Marta miró a su hijo con incredulidad y sintió el feroz impulso de transformar sus más sinceros pensamientos en palabras. Y aunque logró resistir la tentación de hacerlo, no pudo menos que convencerse a sí misma de una vez  por todas de que aquel muchacho que había concebido en sus propias entrañas había acabado convirtiéndose en un verdadero monstruo.

Resuelta a no añadir una sola palabra más, Marta dio media vuelta y se dirigió a la puerta.

—¿Mamá? —le oyó decir entonces a su hijo.

—¿Sí? —respondió  ella  deteniéndose, aunque  sin  volverse, cuando tenía ya la mano posada sobre el pomo.

—¿Crees que el abuelo habrá sufrido mucho? —preguntó Gustavo.

—No lo sé, cariño —respondió Marta, sorprendida ante aquel atisbo de humanidad en un corazón que apenas unos segundos antes se había mostrado tan despiadado—. Seguramente sí. Me imagino que ha debido ser una muerte horrible.

Por un instante el silencio flotó entre madre e hijo como una mullida manta empapada de aire caliente.

—No obstante —añadió Marta al cabo de unos segundos frunciendo el ceño con fuerza—, ahora que lo pienso, hay algo que no termino de entender. Algo en lo que no había caído hasta ahora.

—¿A qué te refieres, mamá?

Marta giró la cabeza y miró a su hijo sin pronunciar palabra mientras sus labios se estremecían levemente y la duda y el desconcierto se adueñaban de todo su ser. Entonces, mientras sostenía la mirada de Gustavo, un súbito escalofrío le recorrió la espalda de arriba abajo.
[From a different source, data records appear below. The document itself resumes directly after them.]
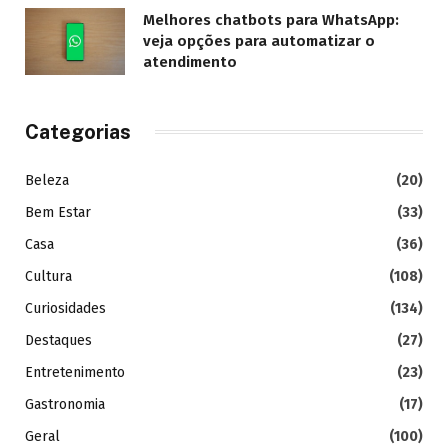
Melhores chatbots para WhatsApp:
veja opções para automatizar o
atendimento
Categorias
Beleza
(20)
Bem Estar
(33)
Casa
(36)
Cultura
(108)
Curiosidades
(134)
Destaques
(27)
Entretenimento
(23)
Gastronomia
(17)
Geral
(100)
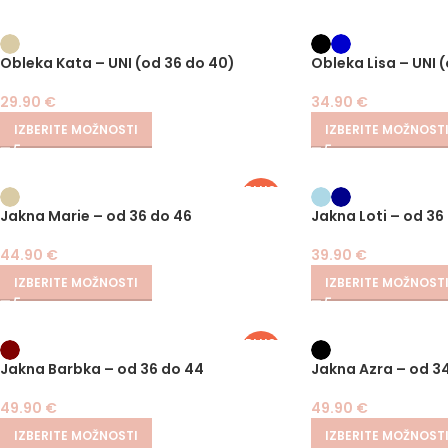
Obleka Kata – UNI (od 36 do 40)
Obleka Lisa – UNI 
29.90
€
34.90
€
IZBERITE MOŽNOSTI
IZBERITE MOŽNOST
PLUS
SIZE
Jakna Marie – od 36 do 46
Jakna Loti – od 36
44.90
€
39.90
€
IZBERITE MOŽNOSTI
IZBERITE MOŽNOST
PLUS
SIZE
Jakna Barbka – od 36 do 44
Jakna Azra – od 3
49.90
€
49.90
€
IZBERITE MOŽNOSTI
IZBERITE MOŽNOST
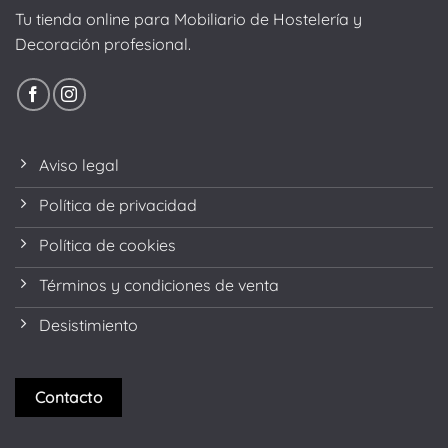
Tu tienda online para Mobiliario de Hostelería y
Decoración profesional.
Aviso legal
Política de privacidad
Política de cookies
Términos y condiciones de venta
Desistimiento
Contacto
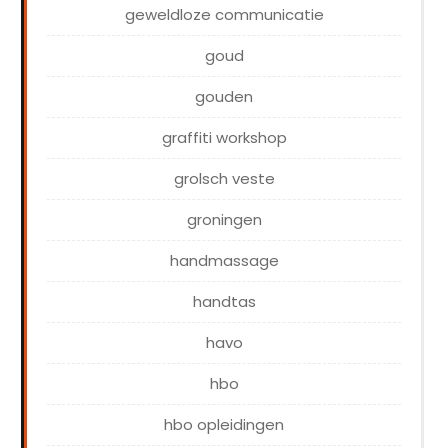
geweldloze communicatie
goud
gouden
graffiti workshop
grolsch veste
groningen
handmassage
handtas
havo
hbo
hbo opleidingen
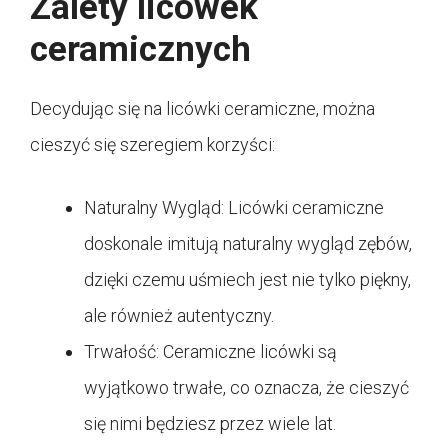
Zalety licówek
ceramicznych
Decydując się na licówki ceramiczne, można
cieszyć się szeregiem korzyści:
Naturalny Wygląd: Licówki ceramiczne
doskonale imitują naturalny wygląd zębów,
dzięki czemu uśmiech jest nie tylko piękny,
ale również autentyczny.
Trwałość: Ceramiczne licówki są
wyjątkowo trwałe, co oznacza, że cieszyć
się nimi będziesz przez wiele lat.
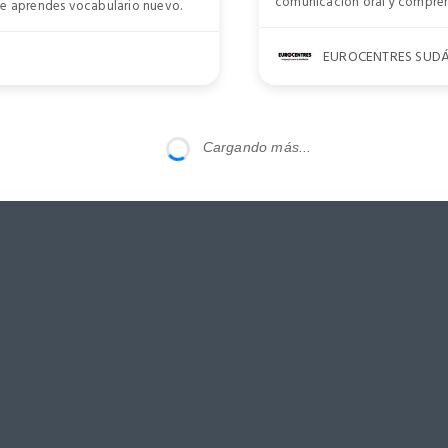
comunicación oral y comprens
que aprendes vocabulario nuevo.
EUROCENTRES SUDÁ
Cargando más...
—Como te he dicho antes, la radio se cayó a la bañera desde la repisa del armarito del cuarto de baño —respondió finalmente Marta con gravedad—. Desde esa repisa hasta la bañera hay más de dos metros de distancia. ¿Cómo puede haber ido a parar la radio al interior de la bañera desde allí? Además, esa repisa tiene una pequeña balaustrada para evitar precisamente que cuanto se ponga en ella pueda volcarse y caer al suelo.
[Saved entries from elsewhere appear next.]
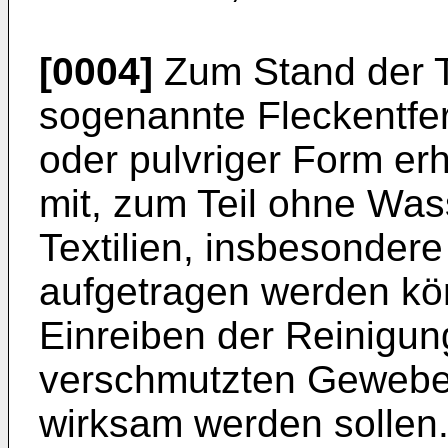
[0004]
Zum Stand der 
sogenannte Fleckentfer
oder pulvriger Form erh
mit, zum Teil ohne Was
Textilien, insbesonder
aufgetragen werden k
Einreiben der Reinigun
verschmutzten Gewebef
wirksam werden sollen.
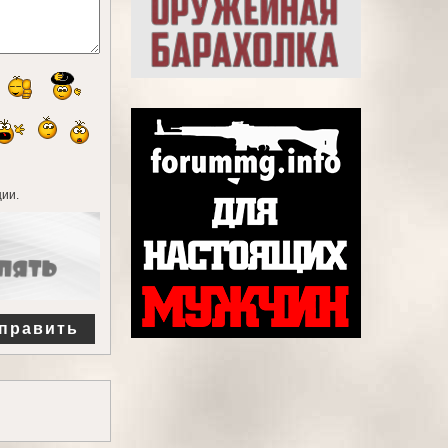
ии.
править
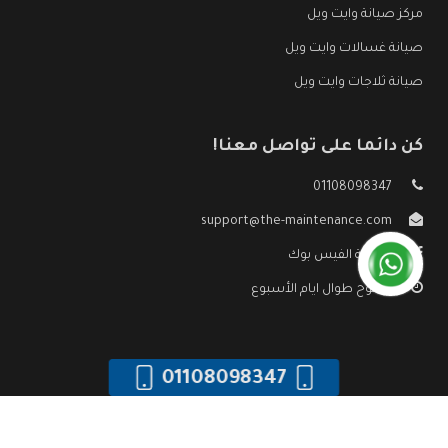
مركز صيانة وايت ويل
صيانة غسالات وايت ويل
صيانة ثلاجات وايت ويل
كن دائما على تواصل معنا!
01108098347
support@the-maintenance.com
صفحة الفيس بوك
مفتوح طوال ايام الأسبوع
01108098347
جميع الحقوق محفوظه ©
صيانة وايت ويل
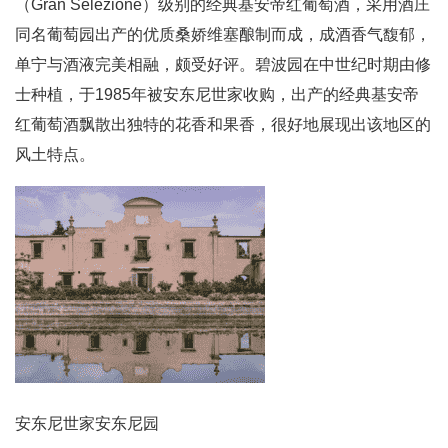
（Gran Selezione）级别的经典基安帝红葡萄酒，采用酒庄
同名葡萄园出产的优质桑娇维塞酿制而成，成酒香气馥郁，
单宁与酒液完美相融，颇受好评。碧波园在中世纪时期由修
士种植，于1985年被安东尼世家收购，出产的经典基安帝
红葡萄酒飘散出独特的花香和果香，很好地展现出该地区的
风土特点。
安东尼世家安东尼园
Gustavo guardó silencio mientras madre e hijo intercambiaban nuevamente una larga y penetrante mirada.

—No tengo ni idea —dijo Gustavo al cabo de unos segundos—. Pero es extraño, sí… Quizás el abuelo cambiase la radio de sitio esta mañana. No sé…

—No, no lo creo —repuso Marta—. El abuelo la ponía siempre allí. Llevaba años haciéndolo y era un hombre de costumbres.

Gustavo volvió a sumirse en un profundo silencio y bajó la mirada hasta el suelo. Marta, por su parte, reflexionó durante unos instantes y se quedó mirando al vacío sin saber que decir. Finalmente, tras esbozar una tímida sonrisa en dirección a su hijo, abrió la puerta y salió de la estancia cerrando tras de sí.

Una vez a solas, Gustavo aguardó unos segundos a que los sollozos  de su madre se alejasen por el pasillo. Entonces, haciendo girar la silla, se volvió hacia la ventana abierta y clavó la mirada en el libro que aquella mañana había dejado allí, sobre el alféizar. Sin apartar la mirada del libro, Gustavo concentró su mente y apretó las mandíbulas con tanta fuerza que durante un instante sus dientes rechinaron levemente.

Al cabo de unos segundos, muy despacio, el libro se elevó en el aire y cruzó flotando la estancia hasta aterrizar suave y mansamente sobre las manos abiertas de Gustavo. El muchacho lo abrió y comenzó a pasar páginas mientras dejaba que una ligera sonrisa de autosuficiencia le aflorara a los labios y pensaba que algún día, tarde o temprano, aprendería a mover cuerpos más pesados que un simple bolígrafo, un libro o un aparato de radio. Así podría trasladar su propio cuerpo a voluntad y escaparía de una vez por todas de aquella maldita silla de ruedas en la que llevaba cinco años enjaulado.